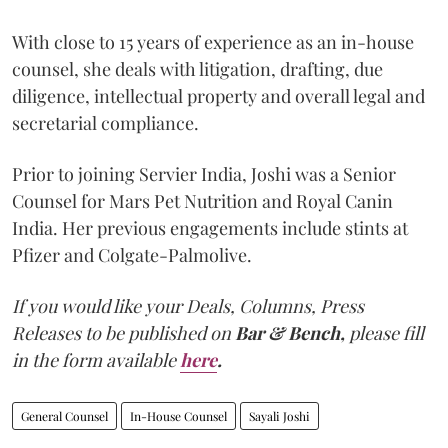
With close to 15 years of experience as an in-house
counsel, she deals with litigation, drafting, due
diligence, intellectual property and overall legal and
secretarial compliance.
Prior to joining Servier India, Joshi was a Senior
Counsel for Mars Pet Nutrition and Royal Canin
India. Her previous engagements include stints at
Pfizer and Colgate-Palmolive.
If you would like your Deals, Columns, Press
Releases to be published on
Bar & Bench,
please fill
in the form available
here
.
General Counsel
In-House Counsel
Sayali Joshi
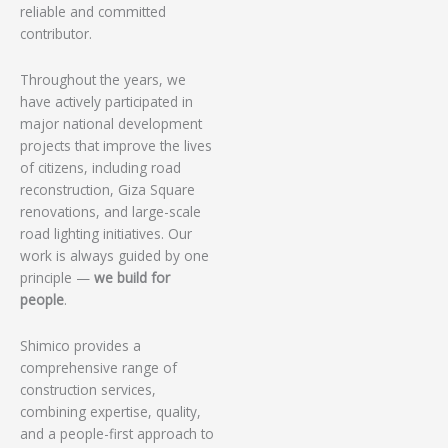
reliable and committed
contributor.
Throughout the years, we
have actively participated in
major national development
projects that improve the lives
of citizens, including road
reconstruction, Giza Square
renovations, and large-scale
road lighting initiatives. Our
work is always guided by one
principle —
we build for
people
.
Shimico provides a
comprehensive range of
construction services,
combining expertise, quality,
and a people-first approach to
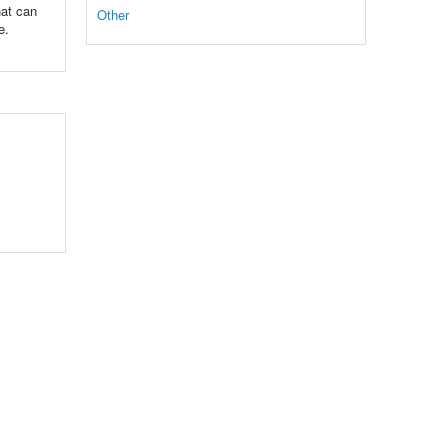
hat can
Other
e.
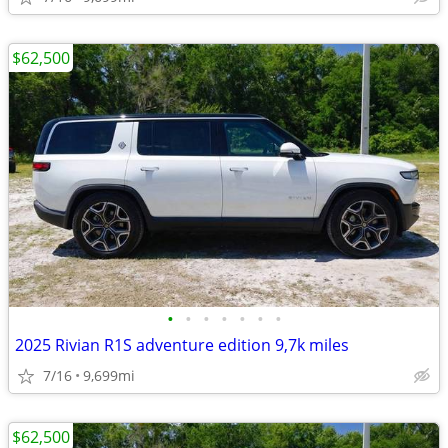
$62,500
•
•
•
•
•
•
•
2025 Rivian R1S adventure edition 9,7k miles
7/16
9,699mi
$62,500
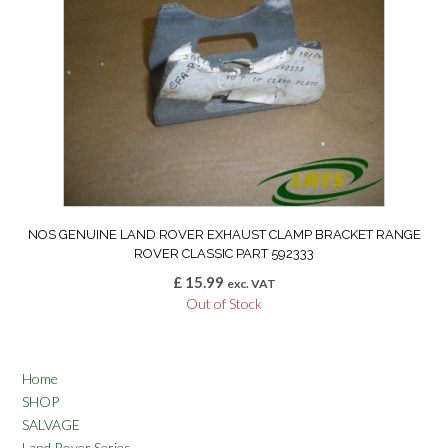
NOS GENUINE LAND ROVER EXHAUST CLAMP BRACKET RANGE
ROVER CLASSIC PART 592333
£
15.99
exc. VAT
Out of Stock
Home
SHOP
SALVAGE
Land Rover Series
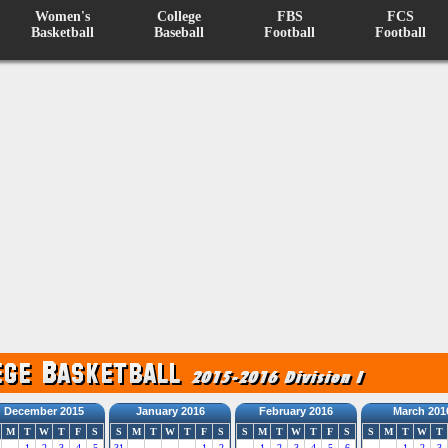
Women's
College
FBS
FCS
Basketball
Baseball
Football
Football
December 2015
January 2016
February 2016
March 201
M
T
W
T
F
S
S
M
T
W
T
F
S
S
M
T
W
T
F
S
S
M
T
W
T
1
2
3
4
5
31
1
2
1
2
3
4
5
6
1
2
3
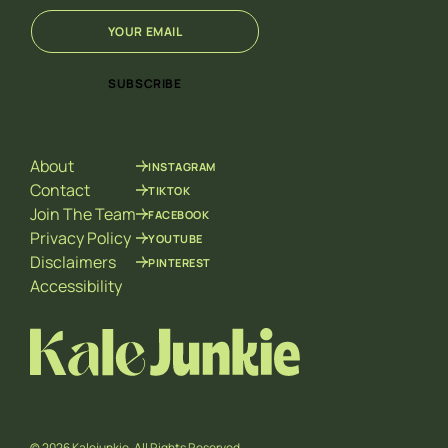
E
*
m
E
a
m
i
a
SUBSCRIBE
l
i
*
l
E
m
About
INSTAGRAM
a
i
Contact
TIKTOK
l
Join The Team
FACEBOOK
Privacy Policy
YOUTUBE
Disclaimers
PINTEREST
Accessibility
© 2026 Kalejunkie. All Rights Reserved.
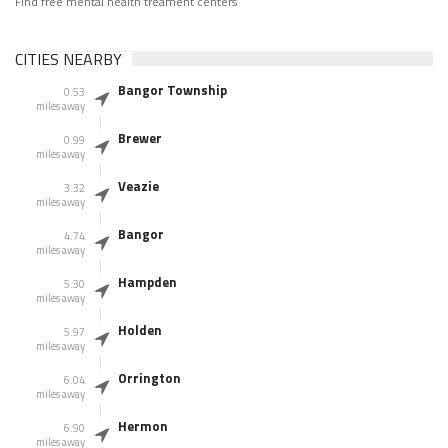
Find free mental health treament centers
CITIES NEARBY
Bangor Township
0.53
miles away
Brewer
0.99
miles away
Veazie
3.32
miles away
Bangor
4.74
miles away
Hampden
5.30
miles away
Holden
5.97
miles away
Orrington
6.04
miles away
Hermon
6.90
miles away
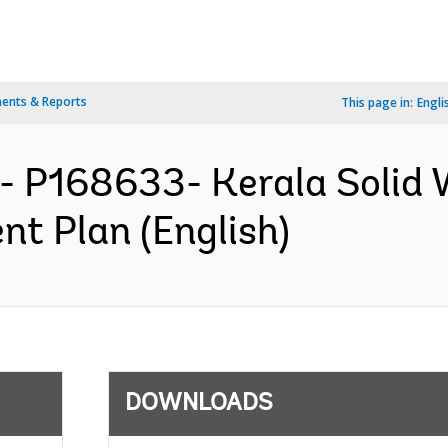
ents & Reports
This page in:
Engli
A- P168633- Kerala Soli
nt Plan (English)
DOWNLOADS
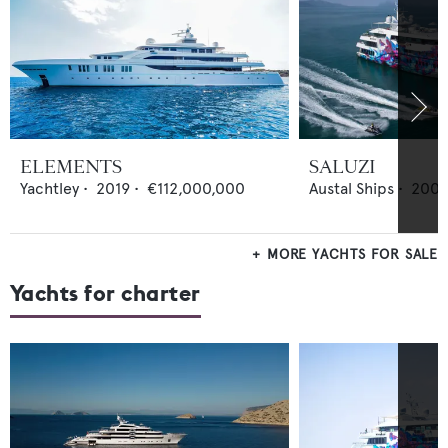
ELEMENTS
SALUZI
Yachtley
•
2019
•
€112,000,000
Austal Ships
•
200
MORE YACHTS FOR SALE
Yachts for charter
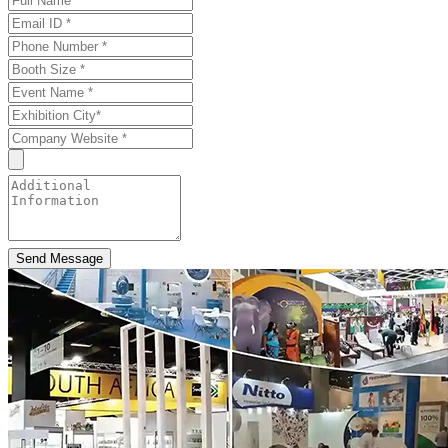
Send Message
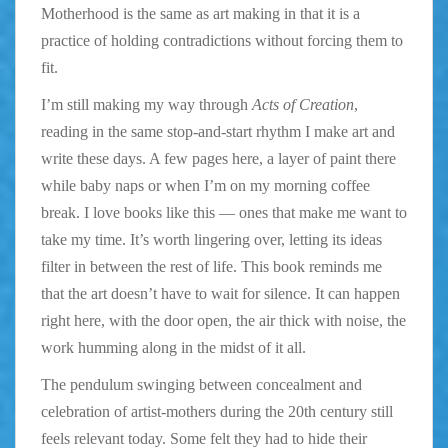
Motherhood is the same as art making in that it is a
practice of holding contradictions without forcing them to
fit.
I’m still making my way through
Acts of Creation
,
reading in the same stop-and-start rhythm I make art and
write these days. A few pages here, a layer of paint there
while baby naps or when I’m on my morning coffee
break. I love books like this — ones that make me want to
take my time. It’s worth lingering over, letting its ideas
filter in between the rest of life. This book reminds me
that the art doesn’t have to wait for silence. It can happen
right here, with the door open, the air thick with noise, the
work humming along in the midst of it all.
The pendulum swinging between concealment and
celebration of artist-mothers during the 20th century still
feels relevant today. Some felt they had to hide their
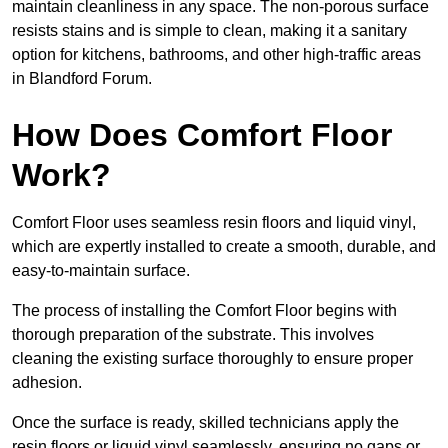
maintain cleanliness in any space. The non-porous surface
resists stains and is simple to clean, making it a sanitary
option for kitchens, bathrooms, and other high-traffic areas
in Blandford Forum.
How Does Comfort Floor
Work?
Comfort Floor uses seamless resin floors and liquid vinyl,
which are expertly installed to create a smooth, durable, and
easy-to-maintain surface.
The process of installing the Comfort Floor begins with
thorough preparation of the substrate. This involves
cleaning the existing surface thoroughly to ensure proper
adhesion.
Once the surface is ready, skilled technicians apply the
resin floors or liquid vinyl seamlessly, ensuring no gaps or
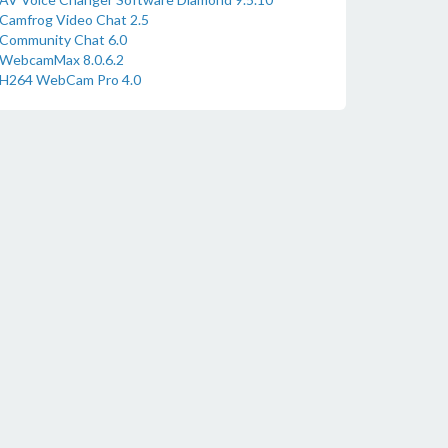
Camfrog Video Chat 2.5
Community Chat 6.0
WebcamMax 8.0.6.2
H264 WebCam Pro 4.0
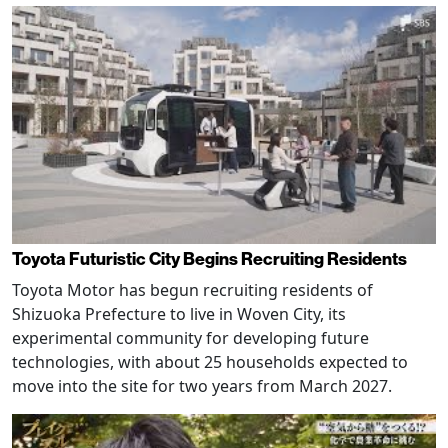
Toyota Futuristic City Begins Recruiting Residents
Toyota Motor has begun recruiting residents of
Shizuoka Prefecture to live in Woven City, its
experimental community for developing future
technologies, with about 25 households expected to
move into the site for two years from March 2027.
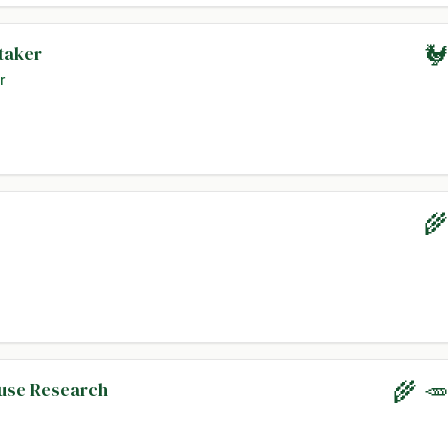
taker
🐓
r
🌾
ouse Research
🌾 🥕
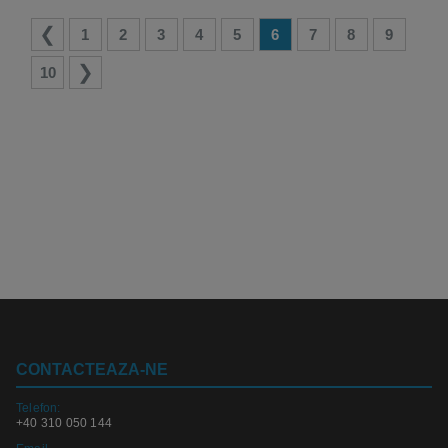
1
2
3
4
5
6
7
8
9
10
CONTACTEAZA-NE
Telefon:
+40 310 050 144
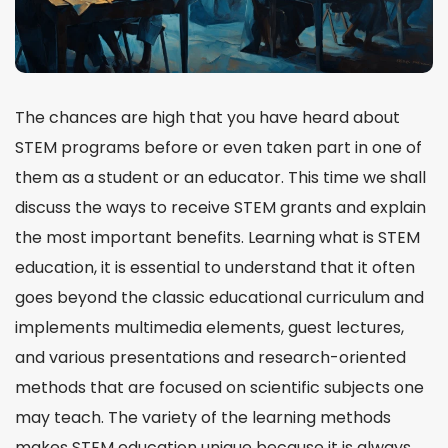
The chances are high that you have heard about
STEM programs before or even taken part in one of
them as a student or an educator. This time we shall
discuss the ways to receive STEM grants and explain
the most important benefits. Learning
what is STEM
education
, it is essential to understand that it often
goes beyond the classic educational
curriculum
and
implements multimedia elements, guest lectures,
and various presentations and
research-oriented
methods that are focused on scientific subjects one
may
teach
. The variety of the learning methods
makes STEM education unique because it is always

☆ ☆ ☆ ☆ ☆ ☆ ☆

### [Your assignment]
Leave out the pictures and retype every line above exactly.

### [Completed exercise]
With close to 15 years of experience as an in-house
counsel, she deals with litigation, drafting, due
diligence, intellectual property and overall legal and
secretarial compliance.
Prior to joining Servier India, Joshi was a Senior
Counsel for Mars Pet Nutrition and Royal Canin
India. Her previous engagements include stints at
Pfizer and Colgate-Palmolive.
If you would like your Deals, Columns, Press
Releases to be published on
Bar & Bench,
please fill
in the form available
here
.
General Counsel
In-House Counsel
Sayali Joshi
reliable and committed
contributor.
Throughout the years, we
have actively participated in
major national development
projects that improve the lives
of citizens, including road
reconstruction, Giza Square
renovations, and large-scale
road lighting initiatives. Our
work is always guided by one
principle —
we build for
people
.
Shimico provides a
comprehensive range of
construction services,
combining expertise, quality,
and a people-first approach to
hat can
Other
e.
$62,500
•
•
•
•
•
•
•
2025 Rivian R1S adventure edition 9,7k miles
7/16
9,699mi
$62,500
NOS GENUINE LAND ROVER EXHAUST CLAMP BRACKET RANGE
ROVER CLASSIC PART 592333
£
15.99
exc. VAT
Out of Stock
Home
SHOP
SALVAGE
Land Rover Series
Women's
College
FBS
FCS
Basketball
Baseball
Football
Football
December 2015
January 2016
February 2016
March 201
M
T
W
T
F
S
S
M
T
W
T
F
S
S
M
T
W
T
F
S
S
M
T
W
T
1
2
3
4
5
31
1
2
1
2
3
4
5
6
1
2
3
E
*
m
E
a
m
i
a
SUBSCRIBE
l
i
*
l
E
m
About
INSTAGRAM
a
i
Contact
TIKTOK
l
Join The Team
FACEBOOK
Privacy Policy
YOUTUBE
Disclaimers
PINTEREST
Accessibility
© 2026 Kalejunkie. All Rights Reserved.
Find free mental health treament centers
CITIES NEARBY
Bangor Township
0.53
miles away
Brewer
0.99
miles away
Veazie
3.32
miles away
Bangor
4.74
miles away
Hampden
5.30
miles away
Holden
5.97
miles away
Orrington
6.04
miles away
Hermon
6.90
miles away
ents & Reports
This page in:
Engli
A- P168633- Kerala Soli
nt Plan (English)
DOWNLOADS
ELEMENTS
SALUZI
Yachtley
•
2019
•
€112,000,000
Austal Ships
•
200
MORE YACHTS FOR SALE
Yachts for charter
Send Message
Motherhood is the same as art making in that it is a
practice of holding contradictions without forcing them to
fit.
I’m still making my way through
Acts of Creation
,
reading in the same stop-and-start rhythm I make art and
write these days. A few pages here, a layer of paint there
while baby naps or when I’m on my morning coffee
break. I love books like this — ones that make me want to
take my time. It’s worth lingering over, letting its ideas
filter in between the rest of life. This book reminds me
that the art doesn’t have to wait for silence. It can happen
right here, with the door open, the air thick with noise, the
work humming along in the midst of it all.
The pendulum swinging between concealment and
celebration of artist-mothers during the 20th century still
feels relevant today. Some felt they had to hide their
maintain cleanliness in any space. The non-porous surface
resists stains and is simple to clean, making it a sanitary
option for kitchens, bathrooms, and other high-traffic areas
in Blandford Forum.
How Does Comfort Floor
Work?
Comfort Floor uses seamless resin floors and liquid vinyl,
which are expertly installed to create a smooth, durable, and
easy-to-maintain surface.
The process of installing the Comfort Floor begins with
thorough preparation of the substrate. This involves
cleaning the existing surface thoroughly to ensure proper
adhesion.
Once the surface is ready, skilled technicians apply the
resin floors or liquid vinyl seamlessly, ensuring no gaps or
Camfrog Video Chat 2.5
Community Chat 6.0
WebcamMax 8.0.6.2
H264 WebCam Pro 4.0
Toyota Futuristic City Begins Recruiting Residents
Toyota Motor has begun recruiting residents of
Shizuoka Prefecture to live in Woven City, its
experimental community for developing future
technologies, with about 25 households expected to
move into the site for two years from March 2027.
taker
🐓
r
🌾
ouse Research
🌾 🥕
1
2
3
4
5
6
7
8
9
10
CONTACTEAZA-NE
Telefon:
+40 310 050 144
The chances are high that you have heard about
STEM programs before or even taken part in one of
them as a student or an educator. This time we shall
discuss the ways to receive STEM grants and explain
the most important benefits. Learning
what is STEM
education
, it is essential to understand that it often
goes beyond the classic educational
curriculum
and
implements multimedia elements, guest lectures,
and various presentations and
research-oriented
methods that are focused on scientific subjects one
may
teach
. The variety of the learning methods
makes STEM education unique because it is always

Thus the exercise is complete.